I live in Hampshire/W.Sussex/Surrey borders and I am looking for some amano shrimp to go in my tank.

No one has any for miles and they don't know when they are going to get new stock.....why is it that there are no shrimp about?

Could anyone enlighten me???


----------



## tim (3 Jan 2014)

Seasonal maybe due to them not being easy to breed.


----------



## kirk (3 Jan 2014)

Sushi bars are opening all over the uk


----------



## Michael W (3 Jan 2014)

The weather is pretty cold to start shrimp delivery and stocking in my opinion, even with heat packs and such you still risk losing some shrimps.


----------



## Ian Holdich (3 Jan 2014)

I asked the same thing the other day...there doesn't seem to be any anywhere. Well, there is unless you're prepared to pay £4 a shrimp!


----------



## kirk (3 Jan 2014)

I can check with an importer I know on Monday as I'm curious now.


----------



## stu_ (3 Jan 2014)

Ian Holdich said:


> £4 a shrimp!


Maybe we should all start selling back to LFS' at inflated prices


----------



## Fezlar (3 Jan 2014)

I've tried several places and none have any, its been a couple of months now I think since I last saw some. There might be a break in the supply chain somewhere....


----------



## foxfish (3 Jan 2014)

My locale shop told me, there has not been any on their trade list for a long time, but they have plenty in stock now!


----------



## Ian Holdich (3 Jan 2014)

I know I was getting 6 for a tenner a year ago as now.

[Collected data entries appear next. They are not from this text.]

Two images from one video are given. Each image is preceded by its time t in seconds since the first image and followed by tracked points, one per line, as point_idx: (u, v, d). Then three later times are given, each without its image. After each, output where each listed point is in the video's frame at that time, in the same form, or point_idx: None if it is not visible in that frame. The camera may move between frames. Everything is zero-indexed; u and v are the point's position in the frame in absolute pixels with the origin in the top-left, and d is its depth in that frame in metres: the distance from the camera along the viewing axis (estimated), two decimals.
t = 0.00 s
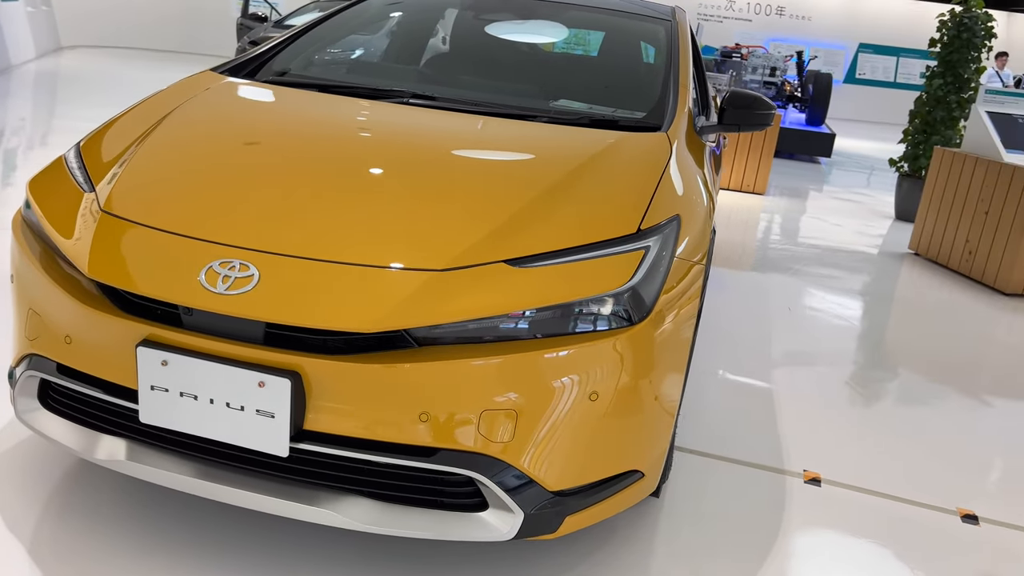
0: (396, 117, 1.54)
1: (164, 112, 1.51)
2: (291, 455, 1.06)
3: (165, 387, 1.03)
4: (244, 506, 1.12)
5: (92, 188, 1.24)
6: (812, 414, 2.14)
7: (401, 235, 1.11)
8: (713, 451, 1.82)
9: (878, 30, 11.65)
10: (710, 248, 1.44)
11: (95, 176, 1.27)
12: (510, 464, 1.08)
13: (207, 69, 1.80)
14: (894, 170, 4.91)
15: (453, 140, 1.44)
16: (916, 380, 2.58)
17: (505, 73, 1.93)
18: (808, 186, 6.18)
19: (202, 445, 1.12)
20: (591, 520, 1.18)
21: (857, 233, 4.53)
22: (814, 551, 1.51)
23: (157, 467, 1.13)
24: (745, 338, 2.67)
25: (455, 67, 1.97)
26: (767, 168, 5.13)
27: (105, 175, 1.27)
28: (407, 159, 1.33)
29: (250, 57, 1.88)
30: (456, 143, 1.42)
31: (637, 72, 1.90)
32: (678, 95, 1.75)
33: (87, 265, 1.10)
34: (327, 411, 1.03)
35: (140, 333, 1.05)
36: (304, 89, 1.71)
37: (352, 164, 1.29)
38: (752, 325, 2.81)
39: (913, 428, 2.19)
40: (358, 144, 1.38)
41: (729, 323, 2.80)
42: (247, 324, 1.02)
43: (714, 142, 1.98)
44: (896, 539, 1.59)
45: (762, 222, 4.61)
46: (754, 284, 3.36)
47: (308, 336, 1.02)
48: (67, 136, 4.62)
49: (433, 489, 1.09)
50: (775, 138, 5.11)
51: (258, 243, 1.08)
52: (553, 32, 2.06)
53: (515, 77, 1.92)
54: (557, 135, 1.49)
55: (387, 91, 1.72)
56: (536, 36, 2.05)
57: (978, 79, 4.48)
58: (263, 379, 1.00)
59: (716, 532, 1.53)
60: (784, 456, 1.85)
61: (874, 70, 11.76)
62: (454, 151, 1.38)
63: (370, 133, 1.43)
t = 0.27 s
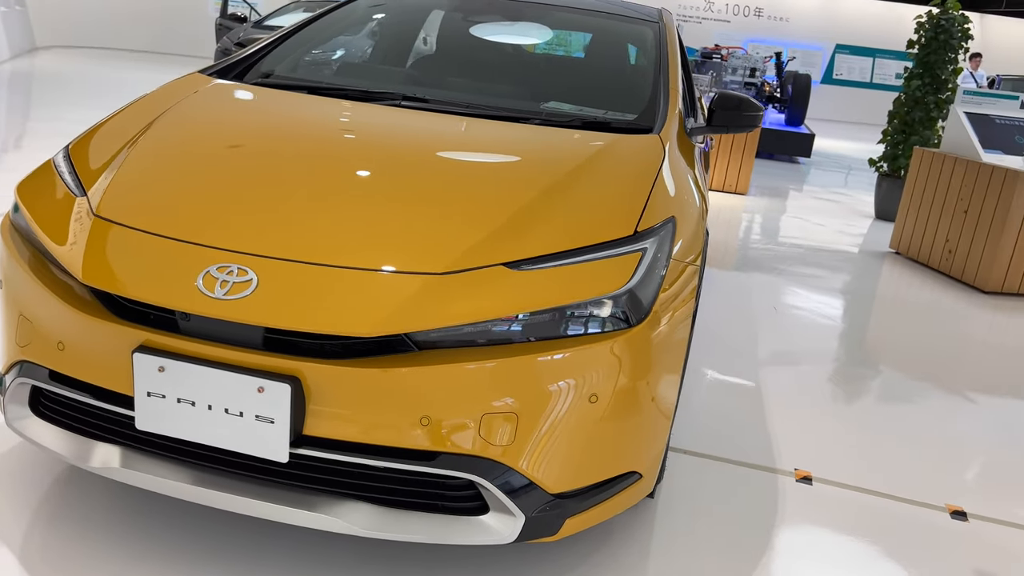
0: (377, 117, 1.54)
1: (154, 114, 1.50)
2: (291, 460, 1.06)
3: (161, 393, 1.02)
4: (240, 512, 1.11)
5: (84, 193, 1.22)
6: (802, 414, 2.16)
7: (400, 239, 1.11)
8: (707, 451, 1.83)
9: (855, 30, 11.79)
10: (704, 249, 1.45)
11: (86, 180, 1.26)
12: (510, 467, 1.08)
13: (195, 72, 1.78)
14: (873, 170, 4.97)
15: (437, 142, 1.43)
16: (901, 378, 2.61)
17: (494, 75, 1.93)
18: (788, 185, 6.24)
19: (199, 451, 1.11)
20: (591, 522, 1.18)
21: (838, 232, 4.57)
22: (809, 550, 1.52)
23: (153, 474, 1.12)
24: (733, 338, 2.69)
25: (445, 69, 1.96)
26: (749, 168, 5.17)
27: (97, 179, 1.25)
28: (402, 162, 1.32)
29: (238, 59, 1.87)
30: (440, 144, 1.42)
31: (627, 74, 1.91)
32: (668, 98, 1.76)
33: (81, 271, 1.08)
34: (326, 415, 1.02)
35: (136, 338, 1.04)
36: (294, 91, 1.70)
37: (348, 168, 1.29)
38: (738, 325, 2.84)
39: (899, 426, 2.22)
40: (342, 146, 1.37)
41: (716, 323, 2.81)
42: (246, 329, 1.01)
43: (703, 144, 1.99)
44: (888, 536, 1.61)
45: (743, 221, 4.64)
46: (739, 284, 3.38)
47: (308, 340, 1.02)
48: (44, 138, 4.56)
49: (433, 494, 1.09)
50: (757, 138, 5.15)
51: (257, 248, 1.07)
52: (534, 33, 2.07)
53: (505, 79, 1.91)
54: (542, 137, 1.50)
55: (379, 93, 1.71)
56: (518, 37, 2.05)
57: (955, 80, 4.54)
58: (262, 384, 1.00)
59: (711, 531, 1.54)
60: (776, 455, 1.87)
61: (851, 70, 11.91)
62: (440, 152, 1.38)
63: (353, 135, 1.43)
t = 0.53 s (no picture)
0: (365, 118, 1.54)
1: (149, 117, 1.48)
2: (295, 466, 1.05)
3: (164, 400, 1.01)
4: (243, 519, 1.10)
5: (80, 197, 1.21)
6: (797, 415, 2.17)
7: (404, 243, 1.11)
8: (705, 452, 1.84)
9: (838, 32, 11.89)
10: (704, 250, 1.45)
11: (83, 184, 1.24)
12: (516, 471, 1.07)
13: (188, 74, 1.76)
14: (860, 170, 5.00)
15: (427, 144, 1.43)
16: (893, 378, 2.63)
17: (490, 77, 1.93)
18: (774, 186, 6.28)
19: (200, 457, 1.10)
20: (595, 525, 1.18)
21: (825, 233, 4.60)
22: (809, 550, 1.53)
23: (154, 481, 1.10)
24: (726, 340, 2.70)
25: (440, 71, 1.95)
26: (736, 169, 5.20)
27: (94, 183, 1.24)
28: (402, 165, 1.32)
29: (232, 61, 1.85)
30: (430, 145, 1.42)
31: (623, 76, 1.91)
32: (665, 100, 1.76)
33: (81, 275, 1.07)
34: (331, 421, 1.01)
35: (137, 344, 1.03)
36: (290, 93, 1.69)
37: (348, 171, 1.28)
38: (731, 326, 2.85)
39: (891, 426, 2.24)
40: (329, 147, 1.37)
41: (709, 324, 2.83)
42: (250, 334, 1.00)
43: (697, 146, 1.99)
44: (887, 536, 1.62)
45: (731, 222, 4.67)
46: (730, 285, 3.40)
47: (312, 345, 1.01)
48: (29, 140, 4.51)
49: (439, 498, 1.08)
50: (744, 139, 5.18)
51: (261, 252, 1.06)
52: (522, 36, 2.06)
53: (500, 81, 1.91)
54: (533, 139, 1.50)
55: (375, 95, 1.70)
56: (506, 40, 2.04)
57: (939, 82, 4.59)
58: (266, 390, 0.99)
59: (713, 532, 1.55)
60: (773, 456, 1.87)
61: (834, 70, 12.02)
62: (429, 154, 1.38)
63: (343, 137, 1.42)
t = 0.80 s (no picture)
0: (354, 120, 1.53)
1: (148, 120, 1.47)
2: (303, 472, 1.04)
3: (170, 406, 1.00)
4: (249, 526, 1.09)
5: (81, 202, 1.20)
6: (795, 417, 2.17)
7: (411, 247, 1.10)
8: (706, 455, 1.84)
9: (825, 34, 11.96)
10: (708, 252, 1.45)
11: (83, 189, 1.23)
12: (528, 475, 1.06)
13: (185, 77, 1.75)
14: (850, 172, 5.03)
15: (421, 146, 1.42)
16: (888, 379, 2.64)
17: (488, 79, 1.92)
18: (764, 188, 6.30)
19: (206, 464, 1.09)
20: (604, 529, 1.17)
21: (817, 234, 4.62)
22: (813, 551, 1.54)
23: (158, 488, 1.09)
24: (722, 342, 2.71)
25: (438, 73, 1.95)
26: (727, 171, 5.22)
27: (95, 187, 1.22)
28: (406, 168, 1.31)
29: (229, 63, 1.84)
30: (426, 148, 1.40)
31: (622, 79, 1.91)
32: (665, 102, 1.76)
33: (84, 281, 1.06)
34: (340, 427, 1.00)
35: (142, 350, 1.02)
36: (288, 96, 1.67)
37: (352, 174, 1.27)
38: (726, 328, 2.86)
39: (888, 427, 2.25)
40: (321, 149, 1.35)
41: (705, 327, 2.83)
42: (258, 339, 0.99)
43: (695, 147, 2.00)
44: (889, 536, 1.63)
45: (723, 224, 4.68)
46: (723, 287, 3.41)
47: (321, 350, 1.00)
48: (17, 144, 4.46)
49: (447, 504, 1.08)
50: (735, 141, 5.20)
51: (268, 257, 1.06)
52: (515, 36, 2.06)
53: (498, 83, 1.91)
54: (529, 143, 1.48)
55: (375, 98, 1.69)
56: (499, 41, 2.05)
57: (928, 84, 4.62)
58: (275, 396, 0.98)
59: (717, 534, 1.55)
60: (774, 458, 1.88)
61: (820, 73, 12.11)
62: (423, 156, 1.37)
63: (335, 138, 1.41)
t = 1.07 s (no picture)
0: (350, 121, 1.53)
1: (151, 122, 1.46)
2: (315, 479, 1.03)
3: (180, 413, 0.99)
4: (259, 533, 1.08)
5: (85, 205, 1.18)
6: (796, 421, 2.18)
7: (422, 250, 1.09)
8: (712, 458, 1.85)
9: (814, 37, 12.03)
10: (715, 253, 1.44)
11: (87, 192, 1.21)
12: (541, 480, 1.06)
13: (185, 80, 1.73)
14: (842, 173, 5.06)
15: (415, 148, 1.41)
16: (887, 380, 2.66)
17: (490, 81, 1.92)
18: (757, 189, 6.32)
19: (215, 471, 1.08)
20: (616, 533, 1.16)
21: (811, 235, 4.64)
22: (821, 553, 1.54)
23: (166, 496, 1.07)
24: (722, 345, 2.72)
25: (439, 75, 1.94)
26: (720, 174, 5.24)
27: (99, 190, 1.21)
28: (413, 171, 1.30)
29: (230, 65, 1.83)
30: (421, 150, 1.40)
31: (623, 81, 1.90)
32: (668, 104, 1.76)
33: (91, 286, 1.04)
34: (352, 432, 1.00)
35: (151, 356, 1.00)
36: (291, 98, 1.66)
37: (359, 177, 1.26)
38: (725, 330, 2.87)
39: (888, 428, 2.26)
40: (318, 152, 1.34)
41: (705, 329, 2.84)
42: (270, 345, 0.98)
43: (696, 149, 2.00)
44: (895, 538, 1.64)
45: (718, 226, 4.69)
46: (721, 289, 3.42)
47: (334, 355, 0.99)
48: (9, 147, 4.43)
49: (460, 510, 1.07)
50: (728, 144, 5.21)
51: (279, 261, 1.05)
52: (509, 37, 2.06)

Maybe the sales of more colourful shrimp, and the likes of the cherry shrimp breeding really easily has had an impact on trade?


----------



## viktorlantos (3 Jan 2014)

usually around this time these shrimps are out for 2 months. probably because of the local weather condition where they catch it. since all of these shrimps are import ones!
so you're right they are fully missed from the market in the past months, but they are coming back now slowly. by the end of the month the supply chain will work the same as before.


----------



## Spnl (4 Jan 2014)

MA Woking has plenty, went there this morning ,might not be too far from you.
6for £12.50 I seem to recall which seemed quite cheap to me.


----------



## Piece-of-fish (5 Jan 2014)

It was a rain season. Should be back to normal now.


----------



## James O (5 Jan 2014)

Maybe obvious but did you check for Yamato shrimp?


----------